TEXTO FUENTE.
======
Estamos en un mundo en el que cada vez nos parece mucho más atractivo hacernos cargo de nuestras cosas, como que ya no somos el sujeto del siglo XX al cual la familia, la empresa, la iglesia, el estado, entre otras instituciones les garantizaban ciertas cosas para poder vivir. En una especie de revolución del individuo, hemos venido soltando la mano de las instituciones y hemos empezado a entendernos como sujetos que se hacen cargo de sus asuntos tales como sus creencias, y entonces vemos a quienes dicen: “yo creo en dios pero no en las iglesias”, o personas que renuncian al modelo hegemónico de familia por considerarlo opresivo y entonces establecen otro tipo de relaciones y de familias en las que nadie se meta con sus libertades individuales.
======
REGISTROS INCLUIDOS.
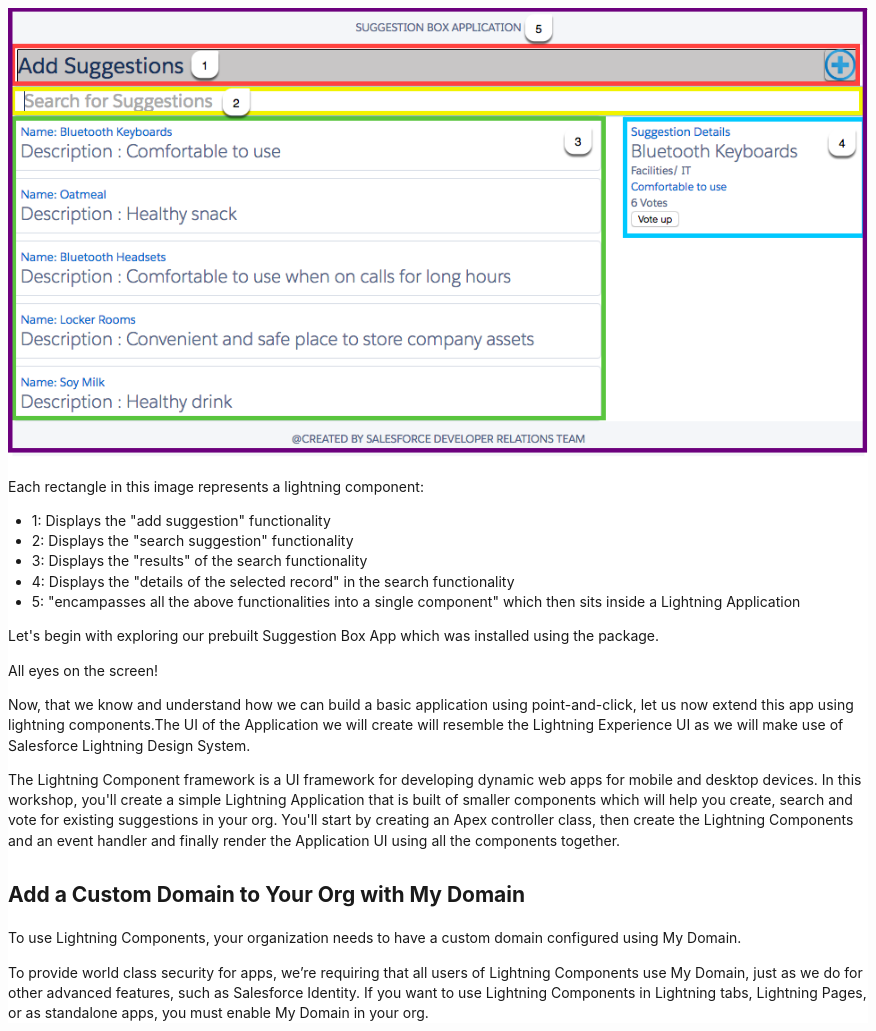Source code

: ![alt text](images/SB_app.png)

Each rectangle in this image represents a lightning component:
* 1: Displays the "add suggestion" functionality
* 2: Displays the "search suggestion" functionality
* 3: Displays the "results" of the search functionality
* 4: Displays the "details of the selected record" in the search functionality
* 5: "encampasses all the above functionalities into a single component" which then sits inside a Lightning Application

Let's begin with exploring our prebuilt Suggestion Box App which was installed using the package.

All eyes on the screen!

Now, that we know and understand how we can build a basic application using point-and-click, let us now extend this app using lightning components.The UI of the Application we will create will resemble the Lightning Experience UI as we will make use of Salesforce Lightning Design System.

The Lightning Component framework is a UI framework for developing dynamic web apps for mobile and desktop devices. In this workshop, you'll create a simple Lightning Application that is built of smaller components which will help you create, search and vote for existing suggestions in your org. You'll start by creating an Apex controller class, then create the Lightning Components and an event handler and finally render the Application UI using all the components together.

## Add a Custom Domain to Your Org with My Domain

To use Lightning Components, your organization needs to have a custom domain configured using My Domain.

To provide world class security for apps, we’re requiring that all users of Lightning Components use My Domain, just as we do for other advanced features, such as Salesforce Identity. If you want to use Lightning Components in Lightning tabs, Lightning Pages, or as standalone apps, you must enable My Domain in your org.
======
OBJETIVO DE LA TAREA. Prosiga el texto fuente sobre el individuo que se desprende de las instituciones, a partir de su última oración.

RESULTADO DE LA TAREA.
La libertad, es entonces un valor fundamental en nuestro tiempo, pero una libertad que se lee desde la individualidad, queremos ser individuos libres. Esto último, a diferencia de la comprensión que se tenía de la misma desde movimientos colectivos de otrora que pretendían la liberación de un modelo político, económico, de pensamiento colectivo por la construcción de otro modelo colectivo. Un ejemplo de esto es el caso de la eterna lucha entre los modelos de sociedades que proponen las izquierdas y los que plantean las derechas, por el contrario, hoy queremos ser individuos que no tengan ningún tipo de atadura. Siguiendo esto, lo curioso de la denuncia sobre el alcohol y “su cultura destructiva” es que plantea una afirmación (o más bien varias tras ella) y es que el alcohol destruye y que por tanto hay algo que está mal en el ser humano que busca la destrucción.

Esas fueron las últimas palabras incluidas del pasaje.